List<String> mutable = new ArrayList<>(List.of("a"));
Collections.sort(mutable);
List<String> frozen = Collections.unmodifiableList(mutable);
⚠️ Pitfall

Collections.synchronizedList does not make compound operations atomic. Always synchronize on the list when iterating: synchronized (list) { for (...) }. Prefer concurrent collections for shared mutable structures.

Sorting & comparison

Comparable embeds the natural order of a type. Comparator defines external orders—multiple sort keys per class without changing the type.

Design decision

Use Comparable whenUse Comparator when
One obvious default order (String, Integer)Sort same type different ways (by name vs salary)
Type “owns” its ordering contractYou cannot modify the class (third-party type)
Used in TreeSet/TreeMap natural orderingUI-driven sort columns, stream sorted(comparator)
Java
public record Employee(String name, int salary, LocalDate hired)
    implements Comparable<Employee> {
    @Override
    public int compareTo(Employee o) {
        return Integer.compare(this.salary, o.salary);
    }
}

Comparator<Employee> byTenure = Comparator
    .comparing(Employee::hired)
    .thenComparing(Employee::name);

Comparator<Employee> bySalaryDesc = Comparator
    .comparingInt(Employee::salary)
    .reversed()
    .thenComparing(Employee::name, Comparator.nullsLast(String::compareTo));

employees.sort(bySalaryDesc);
Collections.sort(legacyList, byTenure);

List.sort uses TimSort — O(n log n) worst case, stable (preserves equal elements’ order). Stability matters when sorting by one key then another with thenComparing.

💡 Pro Tip

Keep compareTo consistent with equals when using sorted sets/maps—or document divergence. If compareTo == 0 but objects not equal, TreeSet holds “duplicates.” Use nullsFirst / nullsLast explicitly.

Iterators

Uniform traversal without exposing internal structure.
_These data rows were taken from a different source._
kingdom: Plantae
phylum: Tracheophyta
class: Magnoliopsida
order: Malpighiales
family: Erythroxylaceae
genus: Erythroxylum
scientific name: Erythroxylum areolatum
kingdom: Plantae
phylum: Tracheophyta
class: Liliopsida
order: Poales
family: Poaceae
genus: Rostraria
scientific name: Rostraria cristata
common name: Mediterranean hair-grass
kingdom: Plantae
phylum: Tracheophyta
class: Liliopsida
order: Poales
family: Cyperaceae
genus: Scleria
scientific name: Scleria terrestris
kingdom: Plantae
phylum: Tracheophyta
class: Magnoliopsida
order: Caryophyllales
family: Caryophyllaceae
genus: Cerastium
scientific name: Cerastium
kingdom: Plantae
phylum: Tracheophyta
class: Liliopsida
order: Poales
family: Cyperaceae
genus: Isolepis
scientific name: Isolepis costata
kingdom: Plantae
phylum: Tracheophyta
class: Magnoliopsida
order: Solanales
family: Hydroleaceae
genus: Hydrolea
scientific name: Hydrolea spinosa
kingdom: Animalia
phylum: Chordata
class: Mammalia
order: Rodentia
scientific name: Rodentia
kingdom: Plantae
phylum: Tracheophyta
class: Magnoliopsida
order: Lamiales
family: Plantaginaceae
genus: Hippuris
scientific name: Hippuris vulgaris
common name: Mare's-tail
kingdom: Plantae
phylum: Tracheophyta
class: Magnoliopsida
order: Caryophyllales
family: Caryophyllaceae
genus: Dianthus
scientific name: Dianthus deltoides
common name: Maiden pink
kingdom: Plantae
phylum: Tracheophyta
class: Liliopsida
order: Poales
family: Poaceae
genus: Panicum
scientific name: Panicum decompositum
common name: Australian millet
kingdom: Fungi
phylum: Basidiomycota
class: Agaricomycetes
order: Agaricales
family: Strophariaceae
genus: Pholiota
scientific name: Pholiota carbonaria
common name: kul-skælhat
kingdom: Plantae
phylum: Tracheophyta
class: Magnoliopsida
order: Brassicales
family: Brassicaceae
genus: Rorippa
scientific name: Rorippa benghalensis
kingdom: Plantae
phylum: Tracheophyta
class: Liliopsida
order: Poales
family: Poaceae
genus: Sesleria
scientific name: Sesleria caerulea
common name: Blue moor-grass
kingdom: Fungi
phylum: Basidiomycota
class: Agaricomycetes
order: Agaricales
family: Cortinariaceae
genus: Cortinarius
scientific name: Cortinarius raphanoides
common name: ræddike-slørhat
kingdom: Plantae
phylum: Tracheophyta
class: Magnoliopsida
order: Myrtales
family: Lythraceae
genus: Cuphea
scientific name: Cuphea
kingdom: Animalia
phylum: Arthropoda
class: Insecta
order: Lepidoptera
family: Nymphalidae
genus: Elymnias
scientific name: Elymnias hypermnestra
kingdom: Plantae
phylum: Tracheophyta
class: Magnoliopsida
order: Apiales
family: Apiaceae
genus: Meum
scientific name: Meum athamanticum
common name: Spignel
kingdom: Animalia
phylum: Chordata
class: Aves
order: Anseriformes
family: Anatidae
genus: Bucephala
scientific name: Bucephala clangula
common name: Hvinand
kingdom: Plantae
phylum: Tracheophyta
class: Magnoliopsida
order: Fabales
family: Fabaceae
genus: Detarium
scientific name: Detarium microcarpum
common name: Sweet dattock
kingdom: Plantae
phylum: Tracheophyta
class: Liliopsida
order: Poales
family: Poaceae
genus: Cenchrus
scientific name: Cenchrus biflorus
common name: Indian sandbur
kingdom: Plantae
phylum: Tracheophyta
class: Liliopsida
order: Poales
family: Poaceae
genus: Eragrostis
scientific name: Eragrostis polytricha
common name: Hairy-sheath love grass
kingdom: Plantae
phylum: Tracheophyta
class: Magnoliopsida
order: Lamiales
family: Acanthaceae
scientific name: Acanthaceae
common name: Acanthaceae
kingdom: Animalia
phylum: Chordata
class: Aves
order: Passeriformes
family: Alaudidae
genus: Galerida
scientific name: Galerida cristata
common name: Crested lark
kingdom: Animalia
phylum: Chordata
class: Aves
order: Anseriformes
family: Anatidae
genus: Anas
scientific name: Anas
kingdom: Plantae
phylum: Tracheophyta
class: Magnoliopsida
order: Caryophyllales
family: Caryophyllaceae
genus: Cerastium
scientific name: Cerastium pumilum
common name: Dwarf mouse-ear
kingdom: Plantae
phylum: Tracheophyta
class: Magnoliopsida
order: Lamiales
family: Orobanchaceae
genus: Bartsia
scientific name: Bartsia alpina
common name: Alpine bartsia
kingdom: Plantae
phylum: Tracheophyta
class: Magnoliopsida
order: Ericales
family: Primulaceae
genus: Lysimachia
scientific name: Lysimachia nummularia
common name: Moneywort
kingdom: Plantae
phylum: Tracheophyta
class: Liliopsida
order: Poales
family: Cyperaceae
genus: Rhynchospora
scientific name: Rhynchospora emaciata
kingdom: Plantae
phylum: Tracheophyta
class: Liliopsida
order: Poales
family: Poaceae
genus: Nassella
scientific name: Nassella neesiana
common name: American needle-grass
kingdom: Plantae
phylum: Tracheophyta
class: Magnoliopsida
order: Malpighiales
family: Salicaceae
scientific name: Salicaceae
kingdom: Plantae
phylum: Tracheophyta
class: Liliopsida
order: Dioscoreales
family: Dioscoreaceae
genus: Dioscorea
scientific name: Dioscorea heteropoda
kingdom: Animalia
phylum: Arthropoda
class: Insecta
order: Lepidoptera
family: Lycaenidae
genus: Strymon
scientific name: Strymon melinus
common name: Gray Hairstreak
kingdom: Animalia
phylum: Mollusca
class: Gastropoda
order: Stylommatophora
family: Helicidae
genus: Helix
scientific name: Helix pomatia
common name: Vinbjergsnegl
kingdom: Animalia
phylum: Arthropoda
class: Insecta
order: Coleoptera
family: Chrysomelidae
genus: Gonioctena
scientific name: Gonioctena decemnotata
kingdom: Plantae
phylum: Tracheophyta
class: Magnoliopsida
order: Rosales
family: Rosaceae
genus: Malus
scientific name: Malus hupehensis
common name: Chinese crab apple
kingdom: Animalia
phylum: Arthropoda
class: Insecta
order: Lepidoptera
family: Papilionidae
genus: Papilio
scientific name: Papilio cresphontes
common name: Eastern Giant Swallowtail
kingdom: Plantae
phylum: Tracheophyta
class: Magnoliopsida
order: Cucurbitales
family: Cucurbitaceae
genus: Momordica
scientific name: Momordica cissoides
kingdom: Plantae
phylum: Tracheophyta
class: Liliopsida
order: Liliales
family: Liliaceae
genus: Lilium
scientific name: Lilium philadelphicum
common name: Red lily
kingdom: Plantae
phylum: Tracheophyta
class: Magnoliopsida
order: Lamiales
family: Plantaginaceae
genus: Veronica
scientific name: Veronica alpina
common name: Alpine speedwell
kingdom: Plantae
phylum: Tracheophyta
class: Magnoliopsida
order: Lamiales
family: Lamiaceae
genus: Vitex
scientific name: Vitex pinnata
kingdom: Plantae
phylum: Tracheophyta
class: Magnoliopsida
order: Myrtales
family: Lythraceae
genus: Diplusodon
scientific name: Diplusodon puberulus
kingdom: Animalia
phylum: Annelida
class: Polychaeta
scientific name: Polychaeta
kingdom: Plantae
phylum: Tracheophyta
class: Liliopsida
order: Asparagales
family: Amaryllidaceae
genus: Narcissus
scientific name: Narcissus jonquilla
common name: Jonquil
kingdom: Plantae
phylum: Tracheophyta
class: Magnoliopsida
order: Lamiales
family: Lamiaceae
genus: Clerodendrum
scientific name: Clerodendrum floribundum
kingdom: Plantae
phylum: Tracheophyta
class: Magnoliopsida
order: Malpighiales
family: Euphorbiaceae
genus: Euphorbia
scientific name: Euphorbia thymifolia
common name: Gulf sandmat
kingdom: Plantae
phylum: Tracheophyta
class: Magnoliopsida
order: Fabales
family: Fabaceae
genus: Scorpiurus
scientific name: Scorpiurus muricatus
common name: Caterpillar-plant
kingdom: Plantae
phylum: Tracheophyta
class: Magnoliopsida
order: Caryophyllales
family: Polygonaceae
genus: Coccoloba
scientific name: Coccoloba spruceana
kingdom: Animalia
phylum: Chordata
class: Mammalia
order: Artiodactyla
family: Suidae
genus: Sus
Know the three iterator types and when structural modification during iteration triggers ConcurrentModificationException.

TypeDirectionCapabilities
IteratorForwardhasNext, next, optional remove
ListIteratorForward & backwardIndex, set, add at cursor—List only
SpliteratorSplit for parallelStreams call trySplit for fork/join; CHARACTERISTICS flags
Java
// Safe removal during iteration
for (Iterator<String> it = list.iterator(); it.hasNext(); ) {
    String s = it.next();
    if (s.isBlank()) it.remove();
}

// ListIterator — edit while scanning
ListIterator<String> li = list.listIterator();
while (li.hasNext()) {
    if (li.next().equals("obsolete")) {
        li.set("replacement");
    }
}

// Idiomatic Java 8+
list.removeIf(String::isBlank);

// UNSAFE — fail-fast CME
for (String s : list) {
    if (s.isBlank()) list.remove(s);
}

ConcurrentModificationException — why & how to avoid

Most non-concurrent collections track modCount (structural change counter). Iterator remembers expected modCount at creation; mismatch → fail-fast CME (best-effort, not guaranteed in all threads).

  • Avoid: mutate collection directly during enhanced-for; use iterator remove, removeIf, or copy-then-replace
  • Concurrent collections: weakly consistent iterators—no CME, may or may not see concurrent adds
  • Streams: not fail-fast on all sources; still avoid concurrent modification of backing collection during pipeline unless concurrent collection
Java
// ConcurrentHashMap — Iterator on entrySet is weakly consistent
ConcurrentHashMap<String, Long> map = new ConcurrentHashMap<>();
map.put("a", 1L);
for (var entry : map.entrySet()) {
    map.merge("b", 1L, Long::sum);  // no CME
}
🎯 Interview Tip

Explain fail-fast vs fail-safe (legacy CopyOnWrite, concurrent weak consistency). Know removeIf and why for-each + list.remove fails. Spliterator: ORDERED, SIZED, DISTINCT flags affect stream performance.